▶ **Problem to work on**: What comes next in the piece on AI agents and process design? Continue it from its final sentence.

▶ **Source extract**:

..........

That is not a quote you usually see on projects with 150,000 stars.

A migration wave has already begun toward Hermes Agent, partly driven by the security argument — zero CVEs so far. But the underlying problem is the same regardless of the tool. We are giving AI agents access to our infrastructure — our email accounts, our files, our systems — before we have defined the limits of what they should do there.

It is like handing someone the keys to the factory without telling them where the emergency stop is.

Plumbing without a blueprint

Here we need to stop and be honest about what is actually happening.

AI agents are not toys. They are pipelines — powerful infrastructure that can connect systems, move information and execute workflows at a speed and precision no human can match. What OpenClaw, Hermes Agent and their successors represent is not hype. It is a genuinely new category of tool.

But a pipe does not know where to send the water.

What separates a working installation from a flood is not the quality of the pipe. It is the blueprint. Somebody has to have decided: where does the flow come from, where is it going, which valves are needed, what happens on deviation, and how do we know the system is working?

In the AI world this corresponds to a series of questions almost nobody asks before they plug the agent in:

Which workflow should be automated? Not "everything" — but precisely which. What does "done" mean? Not "the agent did something" — but that the result meets defined criteria. What happens on exceptions? Not "it tries again" — but a defined escalation chain. How is the output verified? Not "it looks right" — but measurable quality.

That is process design. And it is a craft that requires understanding the business — not just the technology.

The gap

There is a gap here few are talking about. It is not between those who use AI and those who don't. It is between those who play with AI and those who work with it.

On the play side: install, connect, test, share, impress. It is fun. It is instructive. It has its own value. But it rarely produces anything that changes a business.

..........

▶ **Records shown**:
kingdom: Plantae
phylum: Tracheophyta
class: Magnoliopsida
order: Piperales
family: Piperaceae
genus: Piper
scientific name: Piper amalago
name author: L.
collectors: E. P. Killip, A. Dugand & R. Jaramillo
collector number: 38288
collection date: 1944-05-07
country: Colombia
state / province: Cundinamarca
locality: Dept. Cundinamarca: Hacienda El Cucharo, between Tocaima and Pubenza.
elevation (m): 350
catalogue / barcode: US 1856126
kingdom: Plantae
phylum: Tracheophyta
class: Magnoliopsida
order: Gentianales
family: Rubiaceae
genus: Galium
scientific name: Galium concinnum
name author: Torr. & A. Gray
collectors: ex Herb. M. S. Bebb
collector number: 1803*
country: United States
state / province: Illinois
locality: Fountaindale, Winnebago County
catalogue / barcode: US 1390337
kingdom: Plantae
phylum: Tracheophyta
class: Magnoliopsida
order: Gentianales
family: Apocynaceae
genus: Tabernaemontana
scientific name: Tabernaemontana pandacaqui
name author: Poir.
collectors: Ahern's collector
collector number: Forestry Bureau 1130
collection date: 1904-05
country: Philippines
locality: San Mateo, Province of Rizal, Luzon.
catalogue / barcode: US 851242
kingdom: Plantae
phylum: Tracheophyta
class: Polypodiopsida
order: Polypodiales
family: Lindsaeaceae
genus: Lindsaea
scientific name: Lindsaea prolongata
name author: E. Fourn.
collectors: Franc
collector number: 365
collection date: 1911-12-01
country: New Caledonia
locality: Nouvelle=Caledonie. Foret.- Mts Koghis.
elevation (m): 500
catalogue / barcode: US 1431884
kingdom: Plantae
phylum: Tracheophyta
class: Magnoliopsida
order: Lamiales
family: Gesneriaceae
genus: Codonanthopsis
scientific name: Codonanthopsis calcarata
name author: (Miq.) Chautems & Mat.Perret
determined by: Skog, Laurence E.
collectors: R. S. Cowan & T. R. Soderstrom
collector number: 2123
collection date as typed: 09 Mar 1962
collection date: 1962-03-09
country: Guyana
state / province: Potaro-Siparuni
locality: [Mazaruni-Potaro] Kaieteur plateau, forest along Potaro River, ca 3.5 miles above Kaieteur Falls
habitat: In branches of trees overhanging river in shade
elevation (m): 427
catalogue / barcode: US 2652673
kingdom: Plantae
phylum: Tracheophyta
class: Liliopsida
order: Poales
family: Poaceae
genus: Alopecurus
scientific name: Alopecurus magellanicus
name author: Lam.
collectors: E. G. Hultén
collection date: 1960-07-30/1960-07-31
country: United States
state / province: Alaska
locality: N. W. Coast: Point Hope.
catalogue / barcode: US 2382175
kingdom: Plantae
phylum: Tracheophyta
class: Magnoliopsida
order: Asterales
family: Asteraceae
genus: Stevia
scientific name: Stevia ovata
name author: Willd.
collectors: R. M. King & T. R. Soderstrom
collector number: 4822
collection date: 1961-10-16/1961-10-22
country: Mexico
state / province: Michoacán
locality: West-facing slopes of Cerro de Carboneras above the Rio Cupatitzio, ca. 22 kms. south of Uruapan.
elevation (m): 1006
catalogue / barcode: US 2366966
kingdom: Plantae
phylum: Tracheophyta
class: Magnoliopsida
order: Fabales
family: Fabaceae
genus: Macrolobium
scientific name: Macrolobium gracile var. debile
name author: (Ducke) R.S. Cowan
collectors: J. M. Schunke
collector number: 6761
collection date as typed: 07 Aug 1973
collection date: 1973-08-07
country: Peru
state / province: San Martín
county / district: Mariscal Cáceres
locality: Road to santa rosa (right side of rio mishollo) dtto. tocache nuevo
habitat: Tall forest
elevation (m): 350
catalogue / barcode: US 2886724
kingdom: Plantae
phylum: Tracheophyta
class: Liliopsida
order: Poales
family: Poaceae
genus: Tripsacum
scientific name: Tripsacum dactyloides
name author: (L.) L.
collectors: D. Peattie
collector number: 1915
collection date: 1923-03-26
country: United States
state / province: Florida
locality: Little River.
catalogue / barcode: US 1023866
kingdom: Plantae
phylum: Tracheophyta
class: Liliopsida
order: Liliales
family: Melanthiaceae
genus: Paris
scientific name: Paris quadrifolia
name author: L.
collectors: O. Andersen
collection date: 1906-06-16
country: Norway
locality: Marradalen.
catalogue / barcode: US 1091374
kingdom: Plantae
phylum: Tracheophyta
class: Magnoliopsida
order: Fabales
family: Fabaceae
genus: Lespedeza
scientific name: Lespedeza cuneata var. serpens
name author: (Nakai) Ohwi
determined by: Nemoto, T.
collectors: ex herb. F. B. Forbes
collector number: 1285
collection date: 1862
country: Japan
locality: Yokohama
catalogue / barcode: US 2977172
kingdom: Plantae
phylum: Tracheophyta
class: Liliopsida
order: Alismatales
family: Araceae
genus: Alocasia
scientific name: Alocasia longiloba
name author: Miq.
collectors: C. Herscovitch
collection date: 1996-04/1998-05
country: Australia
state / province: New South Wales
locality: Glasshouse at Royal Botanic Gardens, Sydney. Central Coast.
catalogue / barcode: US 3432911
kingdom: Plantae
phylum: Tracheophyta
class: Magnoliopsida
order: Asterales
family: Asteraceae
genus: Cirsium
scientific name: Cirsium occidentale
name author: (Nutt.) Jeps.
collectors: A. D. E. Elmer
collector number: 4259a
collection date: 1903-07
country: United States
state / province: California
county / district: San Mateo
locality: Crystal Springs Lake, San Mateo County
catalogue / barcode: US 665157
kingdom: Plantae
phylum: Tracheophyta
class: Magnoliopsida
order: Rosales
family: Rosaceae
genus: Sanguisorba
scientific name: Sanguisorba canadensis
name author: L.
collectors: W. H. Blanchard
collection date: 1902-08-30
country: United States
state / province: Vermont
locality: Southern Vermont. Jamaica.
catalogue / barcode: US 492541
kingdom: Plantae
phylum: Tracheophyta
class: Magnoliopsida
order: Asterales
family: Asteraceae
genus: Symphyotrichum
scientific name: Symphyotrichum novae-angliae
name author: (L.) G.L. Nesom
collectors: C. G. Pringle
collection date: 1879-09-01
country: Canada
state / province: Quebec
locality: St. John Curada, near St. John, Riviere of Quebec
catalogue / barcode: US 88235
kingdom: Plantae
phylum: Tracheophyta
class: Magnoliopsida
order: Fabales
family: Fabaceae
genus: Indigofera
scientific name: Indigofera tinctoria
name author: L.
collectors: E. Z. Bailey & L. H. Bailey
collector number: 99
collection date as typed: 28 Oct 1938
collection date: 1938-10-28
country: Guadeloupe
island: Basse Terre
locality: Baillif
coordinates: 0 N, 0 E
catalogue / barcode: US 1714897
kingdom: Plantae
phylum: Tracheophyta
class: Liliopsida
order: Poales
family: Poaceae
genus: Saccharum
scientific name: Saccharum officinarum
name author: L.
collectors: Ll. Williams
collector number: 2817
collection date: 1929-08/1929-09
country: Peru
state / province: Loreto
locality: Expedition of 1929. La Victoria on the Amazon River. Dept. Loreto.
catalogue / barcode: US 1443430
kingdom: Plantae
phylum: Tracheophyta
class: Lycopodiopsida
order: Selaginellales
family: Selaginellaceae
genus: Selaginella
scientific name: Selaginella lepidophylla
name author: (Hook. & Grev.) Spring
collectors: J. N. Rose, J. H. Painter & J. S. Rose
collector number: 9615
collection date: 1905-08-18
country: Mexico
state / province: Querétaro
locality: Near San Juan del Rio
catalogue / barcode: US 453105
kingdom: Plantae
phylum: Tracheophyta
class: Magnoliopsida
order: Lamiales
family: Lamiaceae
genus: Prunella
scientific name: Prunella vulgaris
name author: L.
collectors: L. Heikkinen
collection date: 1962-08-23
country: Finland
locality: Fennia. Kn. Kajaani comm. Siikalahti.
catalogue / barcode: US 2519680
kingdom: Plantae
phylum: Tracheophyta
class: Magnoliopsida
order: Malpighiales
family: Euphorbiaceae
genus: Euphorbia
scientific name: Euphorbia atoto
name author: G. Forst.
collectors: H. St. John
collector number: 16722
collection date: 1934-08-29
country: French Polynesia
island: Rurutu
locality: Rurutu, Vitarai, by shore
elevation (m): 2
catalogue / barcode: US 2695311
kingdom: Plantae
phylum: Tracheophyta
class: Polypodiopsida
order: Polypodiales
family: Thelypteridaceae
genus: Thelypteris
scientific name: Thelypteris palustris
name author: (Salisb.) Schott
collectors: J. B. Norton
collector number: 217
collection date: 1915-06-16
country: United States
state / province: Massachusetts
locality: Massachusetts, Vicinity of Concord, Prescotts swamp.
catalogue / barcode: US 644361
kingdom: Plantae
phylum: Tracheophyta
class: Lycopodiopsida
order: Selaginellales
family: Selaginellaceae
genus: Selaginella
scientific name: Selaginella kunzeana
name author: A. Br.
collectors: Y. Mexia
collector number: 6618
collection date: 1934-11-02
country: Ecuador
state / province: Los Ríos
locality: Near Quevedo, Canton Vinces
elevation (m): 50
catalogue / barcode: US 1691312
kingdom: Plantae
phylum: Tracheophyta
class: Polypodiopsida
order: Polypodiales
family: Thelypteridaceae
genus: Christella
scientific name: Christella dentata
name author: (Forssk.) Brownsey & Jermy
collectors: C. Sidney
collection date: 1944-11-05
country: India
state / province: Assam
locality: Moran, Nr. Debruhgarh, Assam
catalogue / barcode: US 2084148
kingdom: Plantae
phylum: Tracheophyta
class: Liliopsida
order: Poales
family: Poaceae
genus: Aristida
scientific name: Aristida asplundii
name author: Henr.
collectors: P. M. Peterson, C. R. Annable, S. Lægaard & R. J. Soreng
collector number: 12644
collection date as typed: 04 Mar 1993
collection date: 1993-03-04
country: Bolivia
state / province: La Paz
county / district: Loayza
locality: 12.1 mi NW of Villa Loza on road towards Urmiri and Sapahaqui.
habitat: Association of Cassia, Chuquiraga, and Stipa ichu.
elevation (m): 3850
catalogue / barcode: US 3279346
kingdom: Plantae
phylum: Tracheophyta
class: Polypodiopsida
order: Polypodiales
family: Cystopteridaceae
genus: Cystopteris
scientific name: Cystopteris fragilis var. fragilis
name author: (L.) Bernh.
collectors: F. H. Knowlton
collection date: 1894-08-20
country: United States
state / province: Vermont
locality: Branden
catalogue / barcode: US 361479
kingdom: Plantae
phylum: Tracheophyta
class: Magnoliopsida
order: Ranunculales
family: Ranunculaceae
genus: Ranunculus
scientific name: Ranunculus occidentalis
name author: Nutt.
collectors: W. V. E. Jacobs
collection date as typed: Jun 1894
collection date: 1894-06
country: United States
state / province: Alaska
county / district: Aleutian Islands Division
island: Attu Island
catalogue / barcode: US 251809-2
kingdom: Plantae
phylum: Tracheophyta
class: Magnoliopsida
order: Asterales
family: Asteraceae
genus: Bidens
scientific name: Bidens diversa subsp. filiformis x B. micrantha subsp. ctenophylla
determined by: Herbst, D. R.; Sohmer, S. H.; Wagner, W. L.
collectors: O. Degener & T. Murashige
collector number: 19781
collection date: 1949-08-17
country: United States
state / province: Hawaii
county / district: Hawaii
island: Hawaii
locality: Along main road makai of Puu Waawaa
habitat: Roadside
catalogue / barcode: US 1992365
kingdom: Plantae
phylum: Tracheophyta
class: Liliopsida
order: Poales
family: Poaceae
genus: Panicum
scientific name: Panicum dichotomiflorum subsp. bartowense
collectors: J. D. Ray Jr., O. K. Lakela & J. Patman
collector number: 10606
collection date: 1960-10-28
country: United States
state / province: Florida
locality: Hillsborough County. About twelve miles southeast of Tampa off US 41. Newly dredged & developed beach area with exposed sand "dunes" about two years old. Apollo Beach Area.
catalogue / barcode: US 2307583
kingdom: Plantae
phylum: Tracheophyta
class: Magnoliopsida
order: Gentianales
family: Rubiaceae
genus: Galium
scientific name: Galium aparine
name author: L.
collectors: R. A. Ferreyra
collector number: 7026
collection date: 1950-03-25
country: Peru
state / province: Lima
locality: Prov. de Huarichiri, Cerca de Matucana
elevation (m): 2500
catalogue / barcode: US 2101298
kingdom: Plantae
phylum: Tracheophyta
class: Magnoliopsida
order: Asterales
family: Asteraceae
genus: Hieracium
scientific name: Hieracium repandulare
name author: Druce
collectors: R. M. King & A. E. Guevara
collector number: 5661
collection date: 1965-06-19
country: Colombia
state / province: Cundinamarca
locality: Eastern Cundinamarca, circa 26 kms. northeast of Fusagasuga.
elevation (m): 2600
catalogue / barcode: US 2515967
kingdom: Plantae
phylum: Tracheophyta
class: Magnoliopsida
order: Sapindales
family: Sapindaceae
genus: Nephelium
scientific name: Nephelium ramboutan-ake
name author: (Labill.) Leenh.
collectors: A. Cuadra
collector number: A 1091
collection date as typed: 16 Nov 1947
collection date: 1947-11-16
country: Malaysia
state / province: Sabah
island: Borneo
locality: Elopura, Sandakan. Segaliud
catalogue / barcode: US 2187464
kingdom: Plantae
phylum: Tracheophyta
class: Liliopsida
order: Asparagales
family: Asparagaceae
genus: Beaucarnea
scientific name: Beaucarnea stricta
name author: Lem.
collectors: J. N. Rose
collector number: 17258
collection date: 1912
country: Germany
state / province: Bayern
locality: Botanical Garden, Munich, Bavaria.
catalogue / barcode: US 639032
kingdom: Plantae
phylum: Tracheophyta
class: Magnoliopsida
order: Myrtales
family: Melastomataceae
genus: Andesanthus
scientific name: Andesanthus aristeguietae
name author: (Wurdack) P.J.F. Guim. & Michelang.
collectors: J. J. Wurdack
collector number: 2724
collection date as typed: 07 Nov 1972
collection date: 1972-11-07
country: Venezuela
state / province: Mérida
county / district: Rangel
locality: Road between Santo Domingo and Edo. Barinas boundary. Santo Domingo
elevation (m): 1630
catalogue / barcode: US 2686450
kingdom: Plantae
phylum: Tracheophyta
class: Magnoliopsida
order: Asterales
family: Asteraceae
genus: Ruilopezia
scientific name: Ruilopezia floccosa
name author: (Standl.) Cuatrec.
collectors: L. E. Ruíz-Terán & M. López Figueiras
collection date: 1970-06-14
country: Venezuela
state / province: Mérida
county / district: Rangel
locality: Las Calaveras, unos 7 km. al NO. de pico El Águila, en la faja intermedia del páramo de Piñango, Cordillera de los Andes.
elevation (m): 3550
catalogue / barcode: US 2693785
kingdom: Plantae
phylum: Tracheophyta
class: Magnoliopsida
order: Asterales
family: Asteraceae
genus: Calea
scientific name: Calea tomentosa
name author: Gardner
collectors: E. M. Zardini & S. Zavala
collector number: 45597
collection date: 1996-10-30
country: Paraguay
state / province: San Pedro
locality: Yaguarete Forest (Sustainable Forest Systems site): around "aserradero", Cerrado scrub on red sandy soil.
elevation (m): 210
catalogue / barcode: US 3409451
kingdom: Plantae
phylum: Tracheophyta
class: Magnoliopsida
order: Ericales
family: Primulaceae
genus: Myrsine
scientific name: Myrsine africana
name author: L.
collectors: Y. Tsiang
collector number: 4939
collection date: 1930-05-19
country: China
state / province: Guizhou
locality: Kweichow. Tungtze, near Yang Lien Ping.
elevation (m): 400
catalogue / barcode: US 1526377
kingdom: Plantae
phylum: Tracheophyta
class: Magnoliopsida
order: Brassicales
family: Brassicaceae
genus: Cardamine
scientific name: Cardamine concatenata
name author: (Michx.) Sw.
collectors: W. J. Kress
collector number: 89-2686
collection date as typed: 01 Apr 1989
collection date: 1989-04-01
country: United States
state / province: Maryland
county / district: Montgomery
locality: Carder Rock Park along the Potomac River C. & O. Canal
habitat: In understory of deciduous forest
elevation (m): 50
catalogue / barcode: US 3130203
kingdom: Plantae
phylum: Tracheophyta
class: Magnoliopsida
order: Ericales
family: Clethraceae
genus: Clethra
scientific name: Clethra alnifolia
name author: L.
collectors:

..........

▶ **Answer to this task**:
On the work side: map a flow, identify bottlenecks, define decision points, build in error handling, validate results, iterate. It is not viral. It is not filmed. It gets no stars on GitHub.

But that is where the value is created.

And the irony is that the technology already handles the harder side. An AI agent can monitor a production process, flag deviations, generate reports and escalate problems — if somebody has defined what to look at, what thresholds apply and what counts as a deviation. The capacity is there. What is missing is the specification.

The invisible work

The hardest thing about AI agents is not getting them to work. It is knowing what they should do.

That sounds trivial. But think about it: every time a company's AI initiative fails, every time an automation produces the wrong result, every time an agent does something unexpected — what was the root cause? Rarely the technology. Almost always an unclear definition of the task.

That work — translating human knowledge and business logic into something an agent can execute — does not show up in any product demo. It is not in any README file. It is not sexy. But it is exactly the work that separates demonstration from production.

The plumber laying the pipes needs an architect who has drawn the house.

Forward

AI agents will change how we work. Not as a metaphor. Literally. The ability to connect systems and let machines execute coherent workflows — that is as fundamental a shift as the assembly line was for manufacturing.

But just as with the assembly line, it was not the mechanics that created the value. It was those who understood the flow.

Right now we are in the play phase. That is natural. Every new technology begins that way. The question is how quickly we move beyond it — from installation to implementation, from demonstration to operation, from showing what AI can do to defining what it should do.

The shift that really matters will not be announced with 150,000 stars. It will happen quietly, inside businesses, by people who understand that the hardest part is not plugging in the agent.

• • •

The hardest part is knowing what it should solve.